Nasim was arrested in 2018 on allegations of blasphemy, a highly inflammatory charge in the conservative Muslim nation that has frequently triggered vigilante violence.

Read more: Blasphemy under Imran Khan government

He was being escorted by police Wednesday to start his trial in the northern city of Peshawar when a man opened fire with a pistol, killing him on the spot, according to officials.

“The US government has been providing consular assistance to Mr. Nasim and his family since his detention in 2018 and has called the attention of senior Pakistani officials to his case to prevent the type of shameful tragedy that eventually occurred,” State Department spokesman Cale Brown said.

“We urge Pakistan to immediately reform its often abused blasphemy laws and its court system, which allow such abuses to occur, and to ensure that the suspect is prosecuted to the full extent of the law,” he said.

The Ahmadiyya have long faced violence in Pakistan, which forbids community members from self-identifying as Muslims.

The sect, which is rooted in the subcontinent and shuns violence, is considered heretical by many orthodox Muslims for challenging the Islamic belief that Mohammed was God’s final messenger.

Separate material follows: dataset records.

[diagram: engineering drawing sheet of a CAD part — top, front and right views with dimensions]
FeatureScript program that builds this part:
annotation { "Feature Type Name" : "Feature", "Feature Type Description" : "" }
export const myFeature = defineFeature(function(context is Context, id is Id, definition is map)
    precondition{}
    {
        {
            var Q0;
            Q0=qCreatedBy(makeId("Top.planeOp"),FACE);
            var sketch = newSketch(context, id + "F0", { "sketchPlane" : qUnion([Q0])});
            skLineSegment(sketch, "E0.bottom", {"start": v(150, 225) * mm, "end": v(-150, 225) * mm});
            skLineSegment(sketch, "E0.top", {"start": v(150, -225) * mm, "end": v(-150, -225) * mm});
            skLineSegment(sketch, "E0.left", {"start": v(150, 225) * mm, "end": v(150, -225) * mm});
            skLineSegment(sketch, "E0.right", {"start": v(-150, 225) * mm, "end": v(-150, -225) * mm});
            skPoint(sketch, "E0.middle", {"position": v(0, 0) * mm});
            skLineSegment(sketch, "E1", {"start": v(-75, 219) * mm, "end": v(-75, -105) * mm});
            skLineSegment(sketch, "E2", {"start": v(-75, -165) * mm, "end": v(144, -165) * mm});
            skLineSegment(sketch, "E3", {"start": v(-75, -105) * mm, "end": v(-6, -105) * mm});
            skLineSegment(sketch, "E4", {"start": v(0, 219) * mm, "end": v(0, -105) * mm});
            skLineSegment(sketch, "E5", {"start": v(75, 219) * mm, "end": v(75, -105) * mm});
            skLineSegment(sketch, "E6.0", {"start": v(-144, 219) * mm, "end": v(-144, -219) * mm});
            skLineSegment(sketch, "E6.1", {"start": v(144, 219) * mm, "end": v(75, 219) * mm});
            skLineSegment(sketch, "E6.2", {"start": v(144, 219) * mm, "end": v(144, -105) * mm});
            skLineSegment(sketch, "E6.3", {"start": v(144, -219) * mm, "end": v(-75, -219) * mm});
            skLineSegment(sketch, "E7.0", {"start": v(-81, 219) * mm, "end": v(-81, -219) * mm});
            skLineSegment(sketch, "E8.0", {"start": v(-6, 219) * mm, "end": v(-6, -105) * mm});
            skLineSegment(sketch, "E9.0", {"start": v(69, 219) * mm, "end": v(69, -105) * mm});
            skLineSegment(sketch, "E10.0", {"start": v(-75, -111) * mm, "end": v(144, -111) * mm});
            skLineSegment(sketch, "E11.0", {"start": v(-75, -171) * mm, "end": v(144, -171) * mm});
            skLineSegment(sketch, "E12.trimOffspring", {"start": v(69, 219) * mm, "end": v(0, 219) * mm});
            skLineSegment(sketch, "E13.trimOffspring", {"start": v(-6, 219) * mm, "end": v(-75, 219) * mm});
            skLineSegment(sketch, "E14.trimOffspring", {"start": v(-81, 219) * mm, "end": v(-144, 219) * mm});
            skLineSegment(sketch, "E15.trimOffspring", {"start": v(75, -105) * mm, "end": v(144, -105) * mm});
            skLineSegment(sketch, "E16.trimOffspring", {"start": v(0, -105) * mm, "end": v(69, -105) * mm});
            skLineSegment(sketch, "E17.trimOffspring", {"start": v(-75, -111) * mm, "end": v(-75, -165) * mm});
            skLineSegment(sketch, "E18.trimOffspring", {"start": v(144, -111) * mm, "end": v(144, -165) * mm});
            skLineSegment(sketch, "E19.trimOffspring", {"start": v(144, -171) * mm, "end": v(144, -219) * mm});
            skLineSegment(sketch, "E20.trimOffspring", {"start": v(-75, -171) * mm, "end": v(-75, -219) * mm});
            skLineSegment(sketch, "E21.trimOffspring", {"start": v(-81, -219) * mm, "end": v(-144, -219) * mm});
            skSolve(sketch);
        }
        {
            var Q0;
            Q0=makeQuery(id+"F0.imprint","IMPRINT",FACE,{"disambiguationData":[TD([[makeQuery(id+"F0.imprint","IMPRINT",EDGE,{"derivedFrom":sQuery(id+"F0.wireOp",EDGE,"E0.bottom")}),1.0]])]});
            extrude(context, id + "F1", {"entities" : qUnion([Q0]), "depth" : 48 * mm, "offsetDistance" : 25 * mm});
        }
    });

Read more: Blasphemy and exploitation by religious extremists

Up to 80 people are known to be imprisoned in Pakistan on blasphemy charges, half of whom face life in prison or the death penalty, according to the US Commission on International Religious Freedom.

The State Department has put Pakistan on a blacklist over religious freedom, pointing to the blasphemy cases.

In one of the most notorious cases, Salman Taseer, the governor of Punjab province, was assassinated in 2011 by one of his bodyguards due to his campaign to reform blasphemy laws.

Read more: Asia Bibi seeks asylum in a European country

Taseer had fought to release Asia Bibi, a Pakistani Christian woman facing the death penalty who finally last year was allowed to move to Canada.

In Peshawar, senior police officer Mansur Amaan said authorities were investigating how the attacker managed to get his hands on a firearm inside a courtroom.

He said the assailant may have pulled the gun out of a policeman’s holster.